I just finished making five batches of raspberry jam. It added up to 40 cups…or ten quarts…or two and a half gallons. It’s enough jam to more than half-fill the enormous pot we use when we cook lobsters at camp, or two or three dozen ears of corn. I didn’t put it in that big pot, of course—I put it in jars. Many, many jars. Twenty-four half-pint jars and eight pint jars.
That’s a lot of jam.
When I was little, my mother and I used to walk to the place on the camp road we called “the raspberry patch,” where a recent logging operation had left piles of slash, the perfect habitat for wild raspberries. My mother was the fastest berry-picker I’ve ever known, and the most tireless. She tied a bucket around her waist so she could pick with both hands, and no matter how hot a day it was, she was never ready to leave the patch until she had filled that bucket.
By the time I was a teenager, the raspberry patch had grown up to birches and alders, and the raspberries were gone. For two or three summers, we loaded the car with berry pails, my mom’s special jam pot, jars, lids, sugar, and Certo fruit pectin and drove 90 minutes to my sister’s camp in Mount Vernon, where another logging operation had left similar piles of slash, and raspberries grew rampant until they, too, were replaced by birches and alders. My mother, along with anyone she could enlist to help pick, would spend the morning and half the afternoon in the patch, and the rest of the afternoon and evening making jam, filling the camp with sticky steam and a wonderful, sweet scent. (My brother and sister-in-law had recently bought a rustic ski lodge, where they served breakfast and dinner to their guests, and my mother was determined that every breakfast at the Sunday River Inn would include homemade jam—so she, too, made a lot of jam.)

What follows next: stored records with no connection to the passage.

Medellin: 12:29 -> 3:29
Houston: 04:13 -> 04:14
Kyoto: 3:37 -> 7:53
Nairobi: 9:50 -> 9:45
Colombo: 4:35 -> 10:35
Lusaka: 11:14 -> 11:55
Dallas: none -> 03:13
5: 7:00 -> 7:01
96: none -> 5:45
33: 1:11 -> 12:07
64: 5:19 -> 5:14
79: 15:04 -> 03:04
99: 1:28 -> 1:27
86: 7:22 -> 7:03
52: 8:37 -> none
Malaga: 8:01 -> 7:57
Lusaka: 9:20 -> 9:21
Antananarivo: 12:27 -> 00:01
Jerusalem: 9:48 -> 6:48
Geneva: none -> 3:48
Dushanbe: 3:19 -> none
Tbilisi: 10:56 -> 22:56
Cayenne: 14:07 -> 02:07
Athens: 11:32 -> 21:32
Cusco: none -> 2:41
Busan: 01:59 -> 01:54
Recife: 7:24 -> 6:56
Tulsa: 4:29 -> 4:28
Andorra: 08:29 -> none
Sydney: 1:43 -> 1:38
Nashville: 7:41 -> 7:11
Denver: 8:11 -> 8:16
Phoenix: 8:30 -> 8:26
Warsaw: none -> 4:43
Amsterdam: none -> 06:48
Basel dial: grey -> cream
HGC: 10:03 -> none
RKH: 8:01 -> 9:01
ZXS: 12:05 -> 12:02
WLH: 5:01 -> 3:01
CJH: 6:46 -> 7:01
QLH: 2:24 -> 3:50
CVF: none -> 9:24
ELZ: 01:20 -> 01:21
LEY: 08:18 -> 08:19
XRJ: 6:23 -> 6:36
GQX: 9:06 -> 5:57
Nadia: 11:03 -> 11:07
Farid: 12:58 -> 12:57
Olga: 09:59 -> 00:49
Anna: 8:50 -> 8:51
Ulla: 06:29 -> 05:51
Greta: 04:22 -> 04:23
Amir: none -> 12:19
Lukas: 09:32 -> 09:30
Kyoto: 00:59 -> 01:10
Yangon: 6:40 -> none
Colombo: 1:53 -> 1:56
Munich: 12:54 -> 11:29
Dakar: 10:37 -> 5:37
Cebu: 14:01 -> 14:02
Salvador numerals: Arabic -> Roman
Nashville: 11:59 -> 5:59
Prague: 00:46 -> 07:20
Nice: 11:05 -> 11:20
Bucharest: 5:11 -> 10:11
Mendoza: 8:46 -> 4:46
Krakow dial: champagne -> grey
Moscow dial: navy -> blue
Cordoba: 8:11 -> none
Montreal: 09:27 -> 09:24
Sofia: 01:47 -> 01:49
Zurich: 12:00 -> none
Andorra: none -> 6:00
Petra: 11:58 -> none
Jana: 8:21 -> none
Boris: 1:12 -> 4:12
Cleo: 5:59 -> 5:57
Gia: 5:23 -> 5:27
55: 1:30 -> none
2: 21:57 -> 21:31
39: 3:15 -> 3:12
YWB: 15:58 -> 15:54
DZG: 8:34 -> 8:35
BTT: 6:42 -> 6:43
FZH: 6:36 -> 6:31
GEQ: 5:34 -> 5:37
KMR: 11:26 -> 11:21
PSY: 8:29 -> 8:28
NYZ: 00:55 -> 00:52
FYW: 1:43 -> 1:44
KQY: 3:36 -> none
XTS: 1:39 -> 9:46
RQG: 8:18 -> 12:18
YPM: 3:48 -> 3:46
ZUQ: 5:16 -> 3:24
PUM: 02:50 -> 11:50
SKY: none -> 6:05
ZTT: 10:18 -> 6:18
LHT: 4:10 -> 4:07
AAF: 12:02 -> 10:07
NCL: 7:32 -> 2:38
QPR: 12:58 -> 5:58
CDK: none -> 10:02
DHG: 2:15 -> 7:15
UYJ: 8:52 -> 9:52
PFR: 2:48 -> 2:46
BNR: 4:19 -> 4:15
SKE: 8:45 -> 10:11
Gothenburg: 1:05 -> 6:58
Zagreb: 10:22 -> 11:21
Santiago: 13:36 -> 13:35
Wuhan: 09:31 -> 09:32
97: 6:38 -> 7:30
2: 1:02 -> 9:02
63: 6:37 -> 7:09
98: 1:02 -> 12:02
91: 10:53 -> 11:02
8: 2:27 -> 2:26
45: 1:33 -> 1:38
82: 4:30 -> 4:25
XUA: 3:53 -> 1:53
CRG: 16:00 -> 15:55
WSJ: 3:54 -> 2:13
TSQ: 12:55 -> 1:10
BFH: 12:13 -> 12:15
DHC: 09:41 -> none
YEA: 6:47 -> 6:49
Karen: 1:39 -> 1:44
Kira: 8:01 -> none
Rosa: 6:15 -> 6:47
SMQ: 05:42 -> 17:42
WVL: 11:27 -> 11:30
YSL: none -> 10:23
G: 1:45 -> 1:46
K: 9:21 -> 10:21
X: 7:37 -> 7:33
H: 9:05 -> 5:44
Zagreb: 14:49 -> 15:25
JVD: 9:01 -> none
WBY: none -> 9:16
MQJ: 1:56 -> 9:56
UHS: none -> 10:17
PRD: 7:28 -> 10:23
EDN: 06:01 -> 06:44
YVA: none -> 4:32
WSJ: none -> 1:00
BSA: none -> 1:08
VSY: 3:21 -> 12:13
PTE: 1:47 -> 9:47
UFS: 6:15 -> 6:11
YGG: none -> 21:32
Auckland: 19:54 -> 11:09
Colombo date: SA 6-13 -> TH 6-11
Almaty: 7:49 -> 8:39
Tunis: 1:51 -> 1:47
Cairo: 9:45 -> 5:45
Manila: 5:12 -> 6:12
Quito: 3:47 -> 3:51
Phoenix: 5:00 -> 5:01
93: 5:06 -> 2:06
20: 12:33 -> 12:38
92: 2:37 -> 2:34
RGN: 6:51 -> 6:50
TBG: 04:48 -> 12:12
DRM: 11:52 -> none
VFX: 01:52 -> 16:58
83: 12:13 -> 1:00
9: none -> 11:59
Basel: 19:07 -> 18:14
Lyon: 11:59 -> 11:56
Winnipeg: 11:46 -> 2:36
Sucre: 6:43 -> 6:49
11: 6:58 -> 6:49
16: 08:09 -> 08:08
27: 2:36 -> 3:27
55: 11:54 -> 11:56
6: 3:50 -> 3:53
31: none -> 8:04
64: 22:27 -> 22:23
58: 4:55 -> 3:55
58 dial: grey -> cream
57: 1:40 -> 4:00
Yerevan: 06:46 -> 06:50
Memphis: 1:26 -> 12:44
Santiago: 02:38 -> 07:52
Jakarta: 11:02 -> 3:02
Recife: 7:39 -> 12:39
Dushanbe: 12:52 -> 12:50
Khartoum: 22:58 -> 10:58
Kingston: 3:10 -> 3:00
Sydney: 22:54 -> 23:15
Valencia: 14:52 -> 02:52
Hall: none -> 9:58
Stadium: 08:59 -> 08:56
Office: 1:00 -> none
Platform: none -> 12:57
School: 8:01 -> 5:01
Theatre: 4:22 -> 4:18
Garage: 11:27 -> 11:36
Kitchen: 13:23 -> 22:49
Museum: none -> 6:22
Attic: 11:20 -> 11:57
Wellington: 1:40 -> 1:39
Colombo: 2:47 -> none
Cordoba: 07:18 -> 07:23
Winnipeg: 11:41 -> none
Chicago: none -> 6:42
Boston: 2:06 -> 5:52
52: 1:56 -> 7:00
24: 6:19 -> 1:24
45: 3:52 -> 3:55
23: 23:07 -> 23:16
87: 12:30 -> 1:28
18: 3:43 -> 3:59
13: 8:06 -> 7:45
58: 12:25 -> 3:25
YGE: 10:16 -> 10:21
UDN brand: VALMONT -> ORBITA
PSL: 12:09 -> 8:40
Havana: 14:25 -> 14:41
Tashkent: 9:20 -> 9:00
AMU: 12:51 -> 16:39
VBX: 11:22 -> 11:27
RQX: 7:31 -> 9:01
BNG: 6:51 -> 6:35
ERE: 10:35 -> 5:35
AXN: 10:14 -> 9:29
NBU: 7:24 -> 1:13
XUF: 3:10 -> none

If you don’t know where the raspberry patch on the camp road was, you’d never pick it out today. The trees have grown so large that now it’s just another section of road winding through the forest. I picked my raspberries at a local PYO place where I was able to pick 20 pints, at $3.10 a pint, of lovely, fat cultivated berries in a little over two hours. (My mother probably could have done it in one, but would have declared it considerably less rewarding than picking wild ones for free.)
My mother put up her jam in any kind of glass jars she could find—peanut butter jars, jelly glasses that came with cream cheese-pimiento spread in them, instant coffee jars—and sealed it with a layer of paraffin wax. (Sometimes the seal wasn’t quite air-tight, and then there was mold on top when we opened it; naturally, Mom just scraped that off and declared the jam “perfectly all right.”) I seal mine in Ball canning jars, and make sure all the lids seal properly before I store them or give them away.
Back when my mom was conducting her epic jam sessions, Certo came in a brown glass bottle. In order to measure out the half-bottle required make a single batch of jam, you tipped it up and poured until the level in the upside down bottle reached the mark that said, “For 1/2 bottle, pour to here.” It was a bit stressful, because what if you couldn’t get the bottle flipped back upright before you poured out too much? (You couldn’t make a double batch of jam, of course, because the instructions that came with the Certo clearly stated, “Do not double recipe!” and, to this day, I’ve never dared to try.) Now it comes in a box, with two handy foil pouches inside—much simpler, but somehow less gratifying, than successfully pouring out just the right amount while simultaneously stirring a bubbling pot of jam, boiling water to sterilize jars, and keeping an eye on a coffee can of melting paraffin on another burner.
But when I make raspberry jam, it still stores up memories of summer to get us through the winter, and it still fills the camp with sweet, sticky steam. And I still cook it in the good old Wear-ever aluminum camp pot with the bail handle.
That’s what makes it taste just like Mom’s.